Work instruction
Look through the records that follow. Copy every line containing the word "wrist".

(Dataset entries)
=======

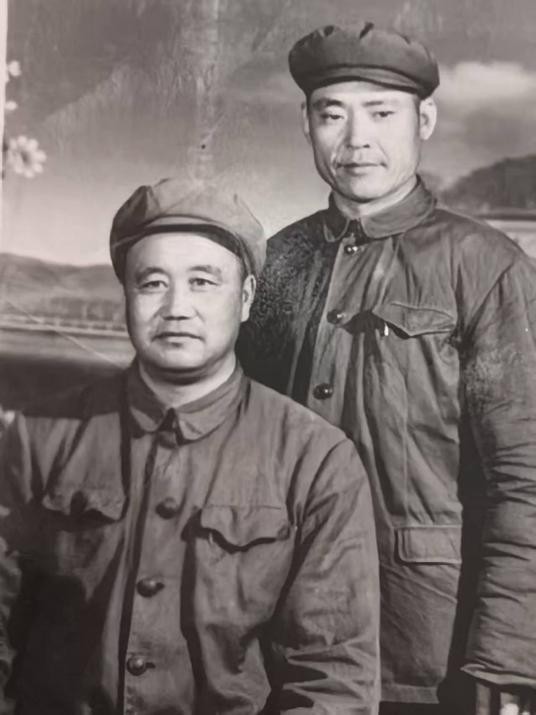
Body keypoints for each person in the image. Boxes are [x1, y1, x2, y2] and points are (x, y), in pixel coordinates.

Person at [238, 22, 536, 715]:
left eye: (380, 113)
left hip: (426, 653)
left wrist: (504, 661)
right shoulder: (275, 264)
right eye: (331, 115)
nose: (355, 140)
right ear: (306, 125)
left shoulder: (485, 266)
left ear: (423, 121)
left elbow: (525, 477)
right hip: (278, 642)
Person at [0, 178, 380, 714]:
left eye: (203, 282)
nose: (177, 307)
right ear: (126, 295)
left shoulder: (316, 461)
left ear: (245, 298)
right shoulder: (40, 437)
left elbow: (334, 681)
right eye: (152, 283)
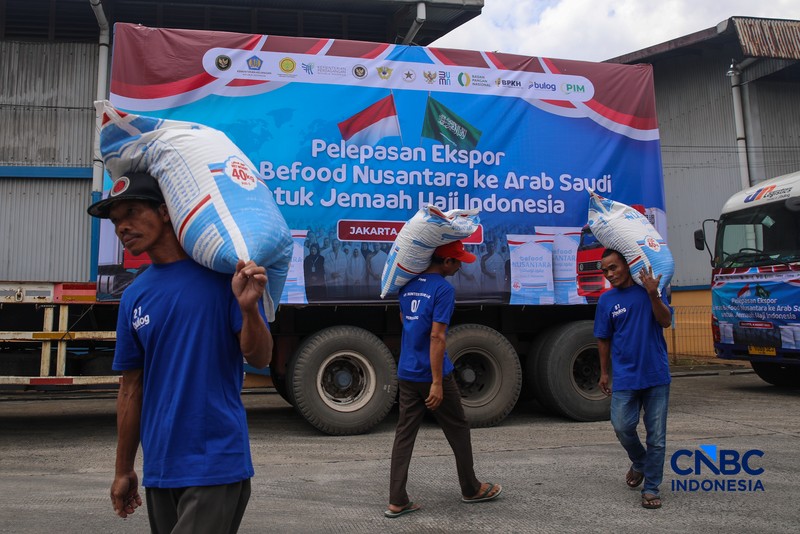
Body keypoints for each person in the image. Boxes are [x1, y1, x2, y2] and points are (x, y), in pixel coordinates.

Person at [87, 172, 273, 533]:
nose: (122, 227)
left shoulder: (224, 278)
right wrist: (124, 468)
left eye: (131, 213)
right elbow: (130, 388)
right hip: (160, 467)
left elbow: (261, 357)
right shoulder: (133, 297)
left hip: (215, 461)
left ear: (166, 211)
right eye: (115, 221)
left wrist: (249, 309)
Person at [386, 240, 503, 519]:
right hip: (431, 372)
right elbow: (437, 336)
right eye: (458, 261)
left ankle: (397, 499)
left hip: (406, 371)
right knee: (458, 428)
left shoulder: (407, 285)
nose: (460, 266)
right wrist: (437, 382)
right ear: (446, 262)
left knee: (404, 435)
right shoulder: (443, 289)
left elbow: (407, 320)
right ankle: (471, 488)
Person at [594, 249, 672, 510]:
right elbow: (603, 338)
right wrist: (604, 372)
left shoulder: (650, 290)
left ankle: (651, 488)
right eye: (605, 270)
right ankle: (640, 460)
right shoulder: (606, 301)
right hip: (626, 377)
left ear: (627, 266)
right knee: (621, 426)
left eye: (613, 268)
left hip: (656, 375)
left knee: (657, 437)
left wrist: (653, 294)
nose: (609, 274)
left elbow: (666, 321)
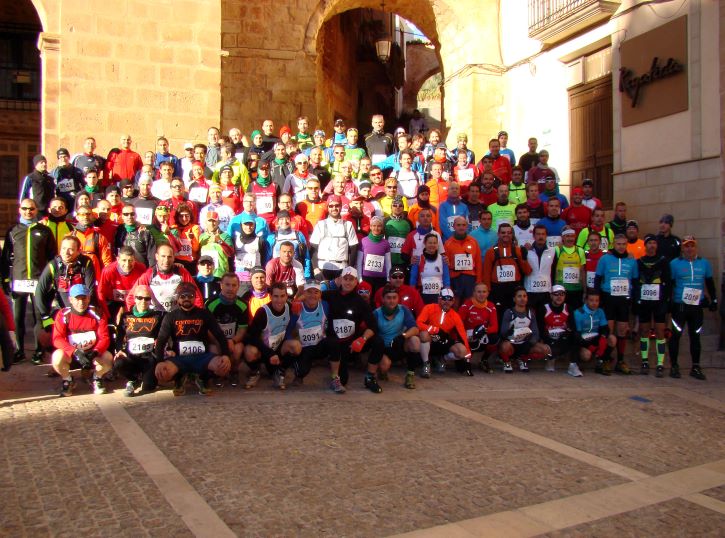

=======

Answer to this exercise
left wrist: (504, 661)
right wrist: (124, 468)
left wrist: (249, 309)
right wrist: (437, 382)
right wrist: (604, 372)
left wrist: (653, 294)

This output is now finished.